_What is expected_:
Return only those lines of the listing in which "areas" appears.
----------------
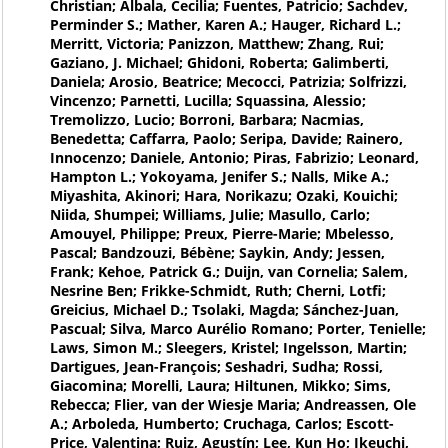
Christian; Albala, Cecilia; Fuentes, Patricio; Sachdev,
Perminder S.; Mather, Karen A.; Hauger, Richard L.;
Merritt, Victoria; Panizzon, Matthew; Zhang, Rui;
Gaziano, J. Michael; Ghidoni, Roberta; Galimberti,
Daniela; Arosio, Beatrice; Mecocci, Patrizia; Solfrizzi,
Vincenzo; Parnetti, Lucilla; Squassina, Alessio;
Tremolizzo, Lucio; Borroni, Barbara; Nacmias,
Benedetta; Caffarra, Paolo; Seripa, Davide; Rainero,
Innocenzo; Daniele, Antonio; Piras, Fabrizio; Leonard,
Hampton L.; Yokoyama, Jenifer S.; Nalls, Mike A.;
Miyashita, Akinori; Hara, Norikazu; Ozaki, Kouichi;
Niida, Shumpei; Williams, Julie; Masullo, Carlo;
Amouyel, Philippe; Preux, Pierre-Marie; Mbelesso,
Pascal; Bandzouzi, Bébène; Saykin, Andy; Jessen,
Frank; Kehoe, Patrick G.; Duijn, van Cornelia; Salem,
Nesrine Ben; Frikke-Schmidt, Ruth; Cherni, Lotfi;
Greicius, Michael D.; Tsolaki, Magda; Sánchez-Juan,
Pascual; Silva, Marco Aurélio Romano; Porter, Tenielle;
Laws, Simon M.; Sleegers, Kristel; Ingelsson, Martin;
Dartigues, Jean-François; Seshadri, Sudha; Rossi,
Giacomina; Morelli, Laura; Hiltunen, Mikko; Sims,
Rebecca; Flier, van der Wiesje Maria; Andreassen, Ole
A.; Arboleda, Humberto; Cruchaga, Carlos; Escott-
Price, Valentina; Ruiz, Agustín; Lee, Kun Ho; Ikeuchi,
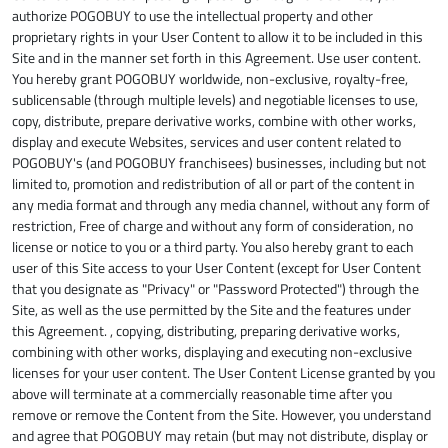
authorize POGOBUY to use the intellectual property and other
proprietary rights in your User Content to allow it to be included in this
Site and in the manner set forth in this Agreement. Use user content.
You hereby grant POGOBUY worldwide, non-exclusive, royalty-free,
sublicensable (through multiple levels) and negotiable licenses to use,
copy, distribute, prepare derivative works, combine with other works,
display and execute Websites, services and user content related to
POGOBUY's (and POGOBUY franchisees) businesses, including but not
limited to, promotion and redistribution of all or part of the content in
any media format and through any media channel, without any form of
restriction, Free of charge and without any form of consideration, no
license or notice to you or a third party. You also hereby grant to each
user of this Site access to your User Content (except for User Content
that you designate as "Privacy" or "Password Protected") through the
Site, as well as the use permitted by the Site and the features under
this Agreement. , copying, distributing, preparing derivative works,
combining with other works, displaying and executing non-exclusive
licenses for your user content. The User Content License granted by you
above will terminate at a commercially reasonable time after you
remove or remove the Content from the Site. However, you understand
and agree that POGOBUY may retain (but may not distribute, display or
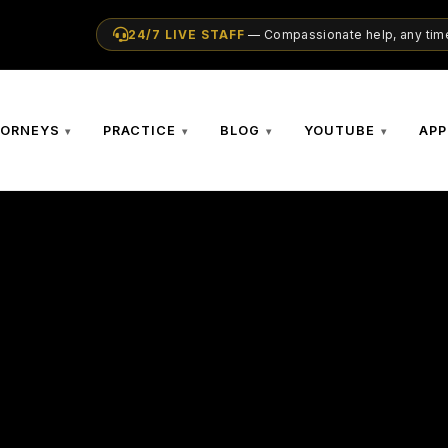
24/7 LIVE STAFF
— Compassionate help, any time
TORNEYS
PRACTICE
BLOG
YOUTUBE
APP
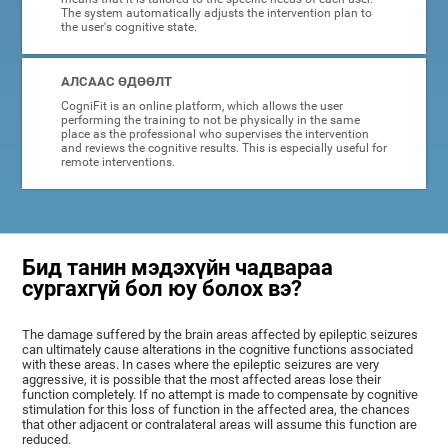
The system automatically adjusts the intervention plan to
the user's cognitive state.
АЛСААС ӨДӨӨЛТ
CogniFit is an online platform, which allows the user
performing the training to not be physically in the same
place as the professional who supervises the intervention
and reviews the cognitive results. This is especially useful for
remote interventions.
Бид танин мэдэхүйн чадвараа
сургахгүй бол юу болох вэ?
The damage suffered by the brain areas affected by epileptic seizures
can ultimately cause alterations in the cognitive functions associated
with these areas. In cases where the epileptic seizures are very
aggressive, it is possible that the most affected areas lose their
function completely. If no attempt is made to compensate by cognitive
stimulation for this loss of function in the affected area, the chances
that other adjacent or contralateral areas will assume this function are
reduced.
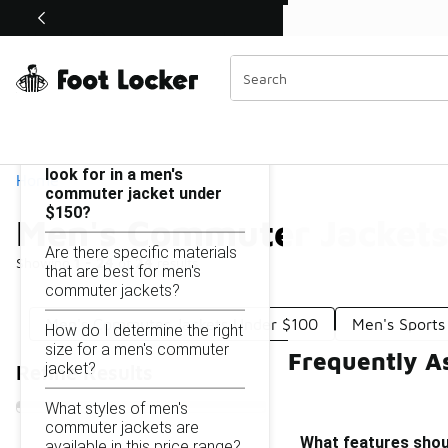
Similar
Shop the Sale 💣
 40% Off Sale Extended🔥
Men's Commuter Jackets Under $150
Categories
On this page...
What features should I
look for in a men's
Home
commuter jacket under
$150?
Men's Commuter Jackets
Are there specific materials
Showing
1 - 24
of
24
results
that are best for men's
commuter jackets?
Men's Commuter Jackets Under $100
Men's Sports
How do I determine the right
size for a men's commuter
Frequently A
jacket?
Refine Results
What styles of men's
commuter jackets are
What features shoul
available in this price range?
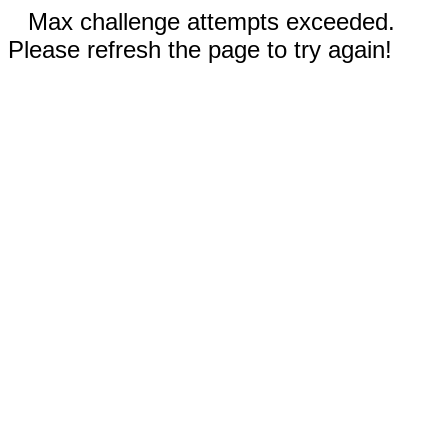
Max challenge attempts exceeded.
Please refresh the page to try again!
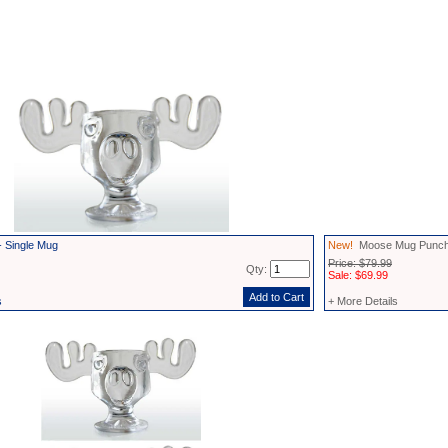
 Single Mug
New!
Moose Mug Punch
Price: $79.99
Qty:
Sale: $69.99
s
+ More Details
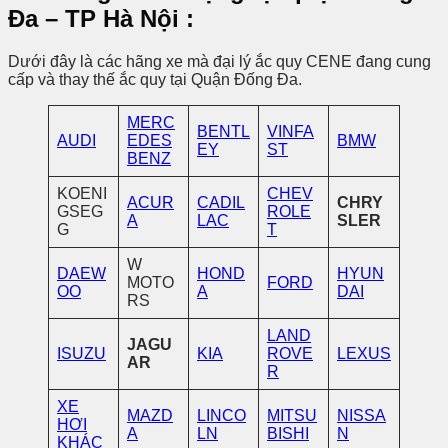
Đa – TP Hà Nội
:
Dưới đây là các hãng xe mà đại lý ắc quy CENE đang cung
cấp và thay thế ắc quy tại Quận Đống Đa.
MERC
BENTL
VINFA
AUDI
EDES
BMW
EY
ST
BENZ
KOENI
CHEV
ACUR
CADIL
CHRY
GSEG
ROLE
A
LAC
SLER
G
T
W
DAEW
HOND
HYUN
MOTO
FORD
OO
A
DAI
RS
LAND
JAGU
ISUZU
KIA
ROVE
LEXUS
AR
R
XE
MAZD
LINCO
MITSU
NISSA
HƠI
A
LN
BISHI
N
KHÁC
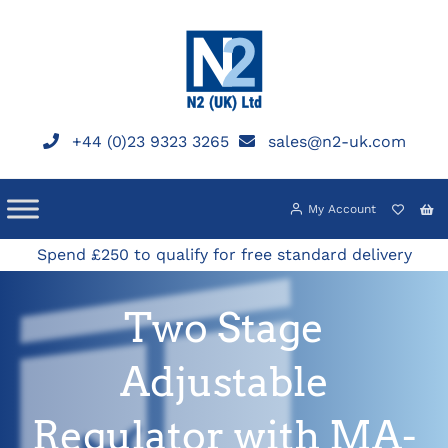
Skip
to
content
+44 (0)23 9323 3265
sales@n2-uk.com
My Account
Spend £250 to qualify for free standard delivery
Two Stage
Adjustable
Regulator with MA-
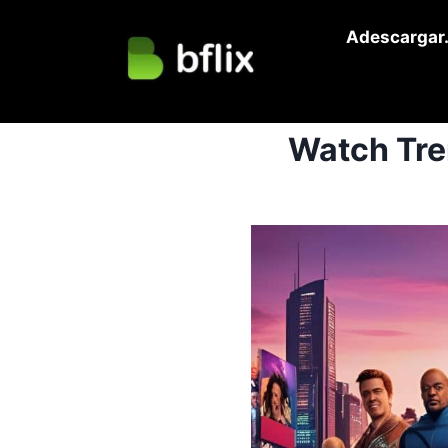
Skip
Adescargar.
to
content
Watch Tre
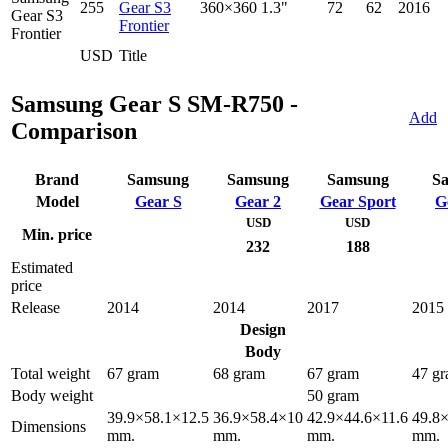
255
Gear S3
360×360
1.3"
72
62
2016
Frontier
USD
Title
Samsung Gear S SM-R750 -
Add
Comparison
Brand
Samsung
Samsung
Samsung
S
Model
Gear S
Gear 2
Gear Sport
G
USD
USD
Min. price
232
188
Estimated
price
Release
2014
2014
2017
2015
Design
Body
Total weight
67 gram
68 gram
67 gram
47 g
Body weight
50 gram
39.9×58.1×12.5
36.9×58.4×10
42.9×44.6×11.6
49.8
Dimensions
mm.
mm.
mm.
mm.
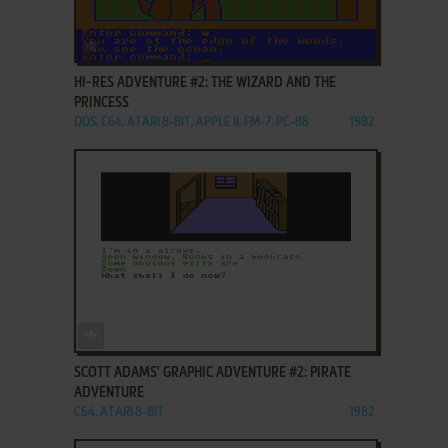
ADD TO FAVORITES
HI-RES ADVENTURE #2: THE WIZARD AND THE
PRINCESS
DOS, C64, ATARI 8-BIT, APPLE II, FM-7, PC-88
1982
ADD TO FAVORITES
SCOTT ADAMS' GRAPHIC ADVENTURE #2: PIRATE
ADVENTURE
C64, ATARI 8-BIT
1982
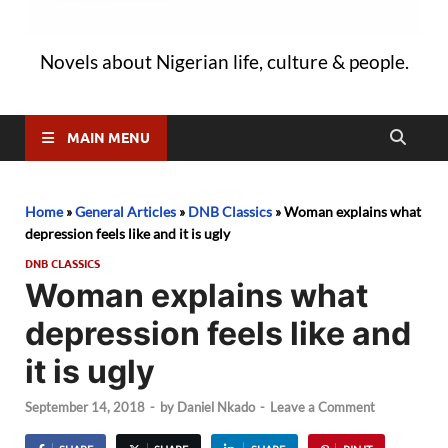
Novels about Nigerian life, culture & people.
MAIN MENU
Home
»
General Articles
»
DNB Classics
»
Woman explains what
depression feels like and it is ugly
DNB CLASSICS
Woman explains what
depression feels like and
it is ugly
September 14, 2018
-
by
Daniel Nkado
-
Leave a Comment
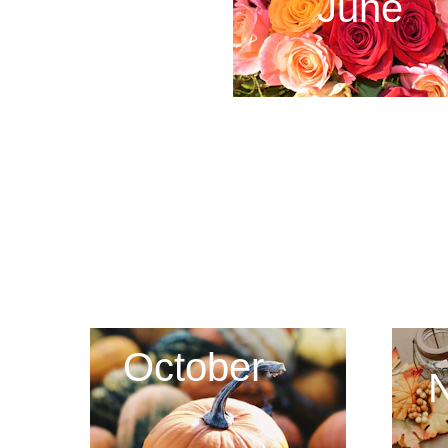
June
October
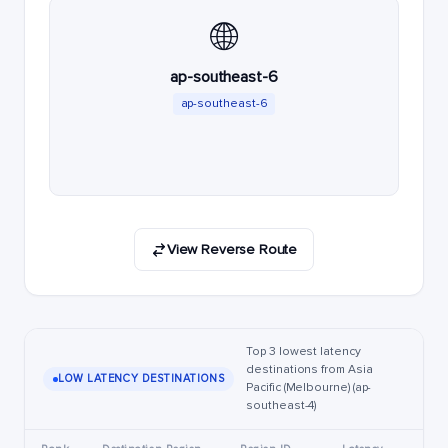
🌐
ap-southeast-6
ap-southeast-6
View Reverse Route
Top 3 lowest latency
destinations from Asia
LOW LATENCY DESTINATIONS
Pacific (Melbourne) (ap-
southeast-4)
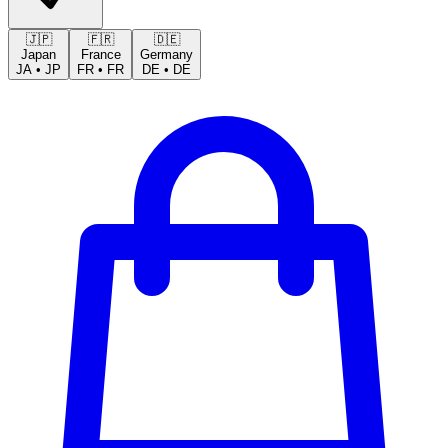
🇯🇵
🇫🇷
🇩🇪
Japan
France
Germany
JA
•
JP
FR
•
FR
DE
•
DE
----------------
_Written response_:
The damage suffered by the brain areas affected by epileptic seizures
with these areas. In cases where the epileptic seizures are very
aggressive, it is possible that the most affected areas lose their
that other adjacent or contralateral areas will assume this function are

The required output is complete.